Райнхардт состроил мину.
— Ты никому не расскажешь?
— Нет.
— Даже Абраксасу и Норрису?
— Я уже сказал тебе, что никому. Прекрати спрашивать, Лестрейндж! — огрызнулся Том.
К удивлению Тома, Райнхардт хихикнул. Его взгляд немного смягчился, когда он вновь взглянул на Тома:
— Спасибо, Том.
***
На следующее утро начались уроки, и Том обернул свою искупительную жертву в грязную ткань, а затем запихнул в портфель. Он поставил на это многое. Всё. Если она не простила его, и это не сработает, то ничего не поможет.
Он чувствовал надежду. Он найдёт её после завтрака и отдаст ей лично. А потом поцелует её. Всё прояснится. Он получит свою ведьму.
Но её не было за завтраком. Ни за каким другим приёмом пищи в понедельник. Он наблюдал, как её друзья болтают друг с другом. Место возле Августы Крауч оставалось пустым, а там должна была сидеть Гермиона. От её отсутствия внутри него росла глубокая, тревожная тьма. Даже глядя на неё, он успокаивался. А теперь её у него забрали.
Он сделал вид, что терпелив. Когда он собрал портфель во вторник, то рассчитывал встретить её на нумерологии, если уж нигде больше. Но потом, когда она не появилась на уроке, что-то в нём
Почему она снова его избегает?! Между ними должно было всё наладиться!
Он отказывал играть в эту игру. Хватит! Гермиона хотела его, и он ей небезразличен! Она признала это! Почему она продолжает отрицать их притяжение? Его живот скручивало так сильно, что ему казалось, что рвутся все его органы. Она ему нужна! Как она могла трясти собой перед ним, но оставаться вне досягаемости?! Он этого не потерпит! И не станет ждать, когда она придёт к нему. Он вынес две недели агонии, подвергнув себя самого пыткам, только чтобы она создала иллюзию их наладившихся отношений. Она предала его.
Он устал ждать.
У Тома Риддла закончилось терпение.
— Где она, Крауч? — поймал он Августу Крауч, выходящую из Большого зала после ужина.
Том провёл оставшийся день по восходящей. Гермиона испарилась.

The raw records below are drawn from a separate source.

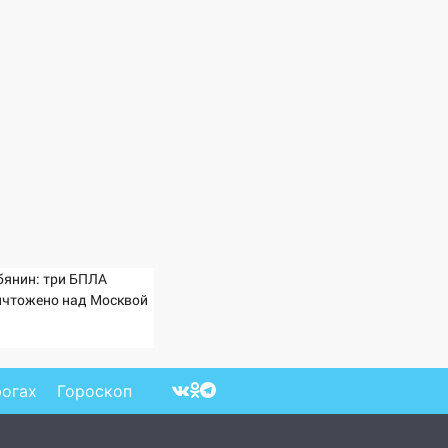
бянин: три БПЛА
ичтожено над Москвой
рогах
Гороскоп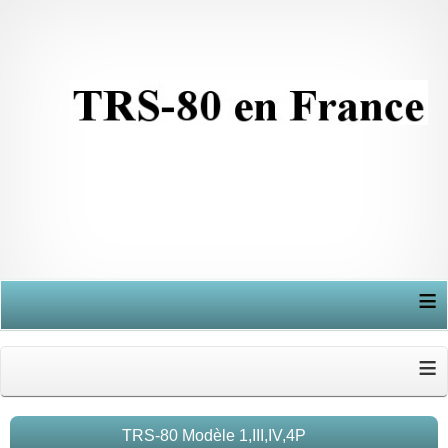
≡
≡
TRS-80 Modèle 1,III,IV,4P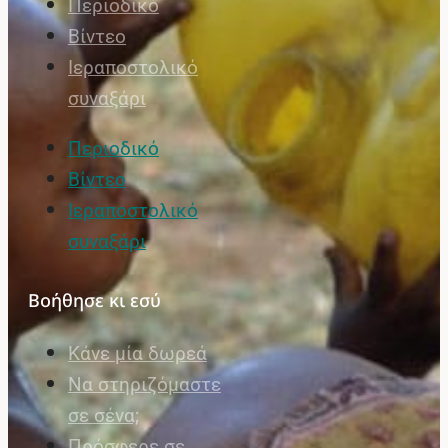
Περιοδικό
Βίντεο
Ιεραποστολικό
συναξάρι
Περιοδικό
Βίντεο
Ιεραποστολικό
συναξάρι
Βοήθησε κι εσύ
Κάνε μία δωρεά
Να στηριζόμαστε
σε σένα;
Πρόσφερε σε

Он накручивал себя. Она нашла, как вернуться в своё время? Это вряд ли, но как только эта мысль попала в его голову, он не мог избавиться от ужасающего чувства, что больше никогда её не увидит. Её улыбку. Её кудри. Он жил ради всего этого. Она не могла уйти. Он никогда этого не позволит. Ему нужно, чтобы она осталась. Чёрт побери! Он уже умолял её, как жалкий недоносок!
Он сосредоточился на Гасси, которая нахмурилась ему в ответ:
— Привет, Том, рада тебя видеть, — её тон так сочился сарказмом, что он хотел её задушить. Но вместо этого он сделал благородное действие и затащил её в пустынную часть коридора.

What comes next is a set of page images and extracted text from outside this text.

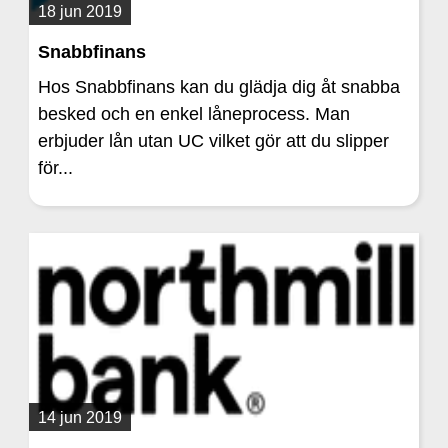
18 jun 2019
Snabbfinans
Hos Snabbfinans kan du glädja dig åt snabba
besked och en enkel låneprocess. Man
erbjuder lån utan UC vilket gör att du slipper
för...
14 jun 2019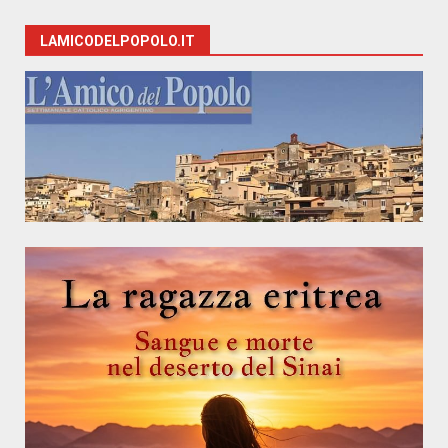
LAMICODELPOPOLO.IT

— Не выёбывайся, Крауч. Я не в настроении, — его голос прозвучал холодно и угрожающе. Любой слизеринец бы обмочился. Гасси выглядела смутно заинтересованной его назойливым присутствием. Эти гриффиндорцы не знали разницы между смелостью и самоубийством.

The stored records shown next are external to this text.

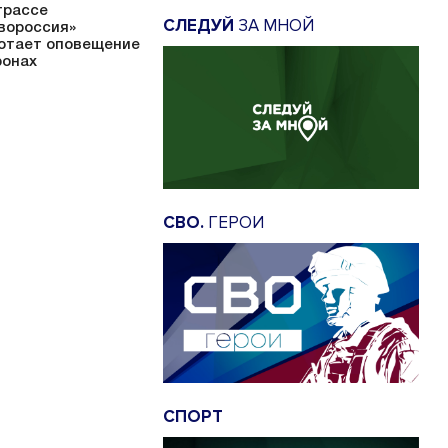
трассе
СЛЕДУЙ
ЗА МНОЙ
вороссия»
отает оповещение
ронах
СВО.
ГЕРОИ
СПОРТ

— Оставь её в покое, Том, вы расстались.
— Клянусь, доведи меня ещё больше, и узнаешь, что произойдёт, — неважно, какую этикетку они наклеили на их отношения с Гермионой: она его и всегда будет его.
— И что же? — насмехалась Гасси.
Сука. Том схватился за палочку. На хуй Крауч. В пизду её и всех в этом чёртовом замке. Никто не удержит его от его ведьмы.
— Хочешь узнать, что случается, когда люди доводят меня? — спросил он, его глаза потемнели. Он найдёт Гермиону. Она его, и она не могла от него убежать. Даже если попытается отправиться сквозь пространство и время.
— Не особенно, — пожала плечами Гасси. Она попыталась уйти.
Том потерял самообладание. Он вытащил палочку и указал ею прямо в её уходящую спину:
— Легилименс.
Августа Крауч ничуть не была окклюментом. Её разум широко распахнулся, как книга. Он перелистывал её воспоминания, не обращая внимания на личную драму. Тому было плевать на её роман с Арчи Лонгботтомом и её договорной брак с Игнатиусом Пруэттом. Его заботило лишь одно.
Он видел вспышки смеха Крауч с Гермионой, танцев на Зимнем балу и разговоров во время еды. На них он не задерживался. Он здесь не поэтому.